1. Robin McKown was an American writer of young adult literature, chiefly biography and fiction.

1. Robin McKown was an American writer of young adult literature, chiefly biography and fiction.
Robin McKown received the Josette Frank Award for Janine in 1960.
Robin McKown's parents were Anna and George Samuel Clason, author and cofounder of the Clason Map Company, who settled in Denver in 1900.
Robin McKown died in August 1975 in Beaver Dams, New York.
Robin McKown worked in both sales promotion and radio scriptwriting and was the author of a column for the Book-of-the-Month Club.

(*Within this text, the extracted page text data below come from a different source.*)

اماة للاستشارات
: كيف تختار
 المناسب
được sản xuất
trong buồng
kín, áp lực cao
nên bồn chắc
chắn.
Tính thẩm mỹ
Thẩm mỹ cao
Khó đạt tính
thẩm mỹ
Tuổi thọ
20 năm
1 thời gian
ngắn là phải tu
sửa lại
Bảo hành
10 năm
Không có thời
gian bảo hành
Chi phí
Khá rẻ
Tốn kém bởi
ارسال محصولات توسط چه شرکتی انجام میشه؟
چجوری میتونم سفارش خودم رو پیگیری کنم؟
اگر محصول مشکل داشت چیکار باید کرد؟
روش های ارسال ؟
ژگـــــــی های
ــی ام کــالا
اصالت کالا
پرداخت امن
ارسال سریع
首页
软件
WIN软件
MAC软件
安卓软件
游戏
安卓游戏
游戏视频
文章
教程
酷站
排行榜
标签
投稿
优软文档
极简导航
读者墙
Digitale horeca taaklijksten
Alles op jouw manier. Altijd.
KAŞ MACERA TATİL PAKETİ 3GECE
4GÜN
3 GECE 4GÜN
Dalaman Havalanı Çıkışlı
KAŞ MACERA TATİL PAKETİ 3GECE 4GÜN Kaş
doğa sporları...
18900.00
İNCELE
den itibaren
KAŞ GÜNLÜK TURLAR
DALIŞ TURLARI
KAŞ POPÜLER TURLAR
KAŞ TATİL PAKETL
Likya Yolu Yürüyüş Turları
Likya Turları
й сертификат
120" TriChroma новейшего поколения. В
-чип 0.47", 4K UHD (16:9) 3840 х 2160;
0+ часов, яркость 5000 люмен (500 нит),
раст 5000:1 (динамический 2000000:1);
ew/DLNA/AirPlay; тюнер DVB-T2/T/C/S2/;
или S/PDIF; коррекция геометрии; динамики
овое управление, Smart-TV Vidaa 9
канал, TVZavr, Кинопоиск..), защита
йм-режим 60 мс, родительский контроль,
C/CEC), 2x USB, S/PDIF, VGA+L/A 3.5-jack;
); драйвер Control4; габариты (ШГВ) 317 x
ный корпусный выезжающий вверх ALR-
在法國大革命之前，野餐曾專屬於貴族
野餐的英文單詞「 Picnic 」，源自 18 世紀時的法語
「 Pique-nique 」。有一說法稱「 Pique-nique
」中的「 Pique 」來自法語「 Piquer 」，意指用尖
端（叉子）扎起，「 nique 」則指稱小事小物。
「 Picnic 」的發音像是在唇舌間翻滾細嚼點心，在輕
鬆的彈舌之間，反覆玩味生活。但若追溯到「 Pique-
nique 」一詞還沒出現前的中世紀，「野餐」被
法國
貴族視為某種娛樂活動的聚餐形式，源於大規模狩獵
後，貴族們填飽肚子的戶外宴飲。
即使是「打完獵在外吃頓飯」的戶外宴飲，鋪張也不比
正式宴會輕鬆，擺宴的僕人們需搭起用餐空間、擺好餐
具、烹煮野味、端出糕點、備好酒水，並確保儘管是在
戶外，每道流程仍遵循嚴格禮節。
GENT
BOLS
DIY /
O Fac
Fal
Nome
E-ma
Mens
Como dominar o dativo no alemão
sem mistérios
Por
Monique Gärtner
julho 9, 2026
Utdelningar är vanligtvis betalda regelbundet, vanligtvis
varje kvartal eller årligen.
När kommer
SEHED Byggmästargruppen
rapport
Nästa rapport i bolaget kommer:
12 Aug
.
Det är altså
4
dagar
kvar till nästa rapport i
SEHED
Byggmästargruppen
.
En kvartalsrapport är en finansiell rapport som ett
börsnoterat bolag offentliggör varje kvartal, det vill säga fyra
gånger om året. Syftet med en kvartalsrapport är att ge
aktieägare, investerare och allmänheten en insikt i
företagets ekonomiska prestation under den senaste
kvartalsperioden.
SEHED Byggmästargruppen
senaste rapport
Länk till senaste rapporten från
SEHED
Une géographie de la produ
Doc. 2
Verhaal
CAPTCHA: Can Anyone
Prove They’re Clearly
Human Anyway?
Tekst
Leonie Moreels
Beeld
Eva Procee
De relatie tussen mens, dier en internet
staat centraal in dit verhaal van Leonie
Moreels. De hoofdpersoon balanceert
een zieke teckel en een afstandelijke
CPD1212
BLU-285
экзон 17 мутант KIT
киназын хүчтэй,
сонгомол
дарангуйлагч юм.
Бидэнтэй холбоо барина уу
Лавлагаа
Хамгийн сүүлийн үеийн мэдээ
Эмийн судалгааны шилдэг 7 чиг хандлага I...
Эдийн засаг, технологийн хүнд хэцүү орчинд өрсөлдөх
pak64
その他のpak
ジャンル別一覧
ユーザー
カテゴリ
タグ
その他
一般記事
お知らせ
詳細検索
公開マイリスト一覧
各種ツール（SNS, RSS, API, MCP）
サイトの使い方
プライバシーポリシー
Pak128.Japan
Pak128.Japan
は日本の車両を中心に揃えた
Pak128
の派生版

Robin McKown wrote books for young adults, traveling throughout the United States and to the Congo, South Africa, Peru, Ireland, Italy, Madagasgar, and North Africa for research.
Robin McKown was the chairman of the organization known at the Friends of Widows and Orphans of the French Resistance following the war.
The organization was headquartered in New York City, where Robin McKown lived at the time.
Robin McKown's published works include biographies of Eleanor Roosevelt, Thomas Paine, Benjamin Franklin and Marie Curie and more than 40 works for young adults.
Robin McKown's work was compared to that of Horatio Alger known for his contribution to young adult literature.
Robin McKown was noted for her book Giant of the Atom: Ernest Rutherford written in a "delightful humorous manner" that did not require a comprehensive background in physics to understand.